Question

Statistics: Using the integral and z-score find the probability of a normal scenario with a mean of 1 and a standard deviation of 1/2 between 0 to 5.

Answer 1

z1 = (0 - 1)/0.5 = -2
z2 = (5-1)/0.5 = 8

cum probability for z2 = 8 is 100%

subtract small amount of normal curve below z1 = -2
from 100% to get probability to be between 0 and 5, z = -2 to 8

Answer 2

Thanks for starting this off, @douglaswinslowcooper! I agree that the area will be equivalent to the area between z = -2 and z = 8. I would like to now set up an integral for this area.

Answer 3

\[P(a < z < b) = \frac{ 1 }{ \sqrt{2\pi} } \int\limits_{a} ^{b} e^{-\frac{1}{2}z^2}~dz\]
\[P(-2 < z < 8) = \frac{ 1 }{ \sqrt{2\pi} } \int\limits_{-2} ^{8} e^{-\frac{1}{2}z^2}~dz\]
\[u = \frac{ z }{ \sqrt{2} }\]
\[u ^{2} = \frac{ z^{2} }{ 2 }\]
\[du = \frac{ 1 }{ \sqrt{2} }~dz\]
\[\frac{ 1 }{\sqrt{2\pi} } \int\limits \limits_{-2} ^{8} e^{- \frac{ 1 }{ 2 } z ^{2}}~dz = \frac{ 1 }{\sqrt{\pi} } \int\limits \limits_{-\sqrt{2}} ^{4\sqrt{2}} e^{-u^{2}}~du\]
\[e^{-u^2} = \sum_{n = 0}^{\infty} \frac{ (-1)^{n} u^{2n} }{ n! }\]
\[\frac{ 1 }{\sqrt{\pi} } \int\limits \limits_{-\sqrt{2}} ^{4\sqrt{2}} e^{-u^{2}}~du = \frac{ 1 }{\sqrt{\pi} } \int\limits \limits_{-\sqrt{2}} ^{4\sqrt{2}}(\sum_{n = 0}^{\infty} \frac{ (-1)^{n} u^{2n} }{ n! })~du\]
\[\frac{ 1 }{\sqrt{\pi} } \int\limits \limits_{-\sqrt{2}} ^{4\sqrt{2}}(\sum_{n = 0}^{\infty} \frac{ (-1)^{n} u^{2n} }{ n! })~du = \frac{ 1 }{\sqrt{\pi} } (\sum_{n = 0}^{\infty} \frac{ (-1)^{n} (4\sqrt{2})^{2n+1} }{ n!(2n+1) } - \sum_{n = 0}^{\infty} \frac{ (-1)^{n} (-\sqrt{2})^{2n+1} }{ n!(2n+1) })\]

Answer 4

Both of these series converge by the ratio test, however, there does not seem to be a nice way to find their sum. Ideally I would like to write the solution in "closed form" (using a finite number of terms), however, I have read that it is impossible to do so for this problem.

What are some of the preferred ways of expressing the area under the bell curve using integrals, NOT decimal approximations?
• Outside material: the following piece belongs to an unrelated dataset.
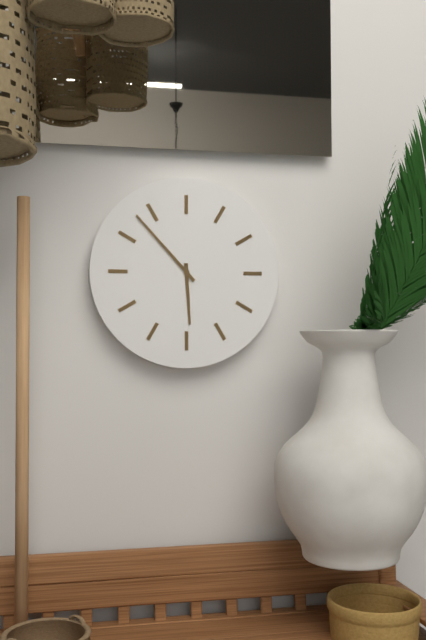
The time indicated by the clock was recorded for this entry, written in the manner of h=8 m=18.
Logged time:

Is it enough to simply write the definite integral? Or is it preferred to write it as an infinite series, as I have attempted? Or there other ways to express this?

Answer 5

I don't know. I think the question does not ask you to do this. "Use the integral" I think means "use the cumulative distribution function," which is widely tabulated, and is the way I would answer the question.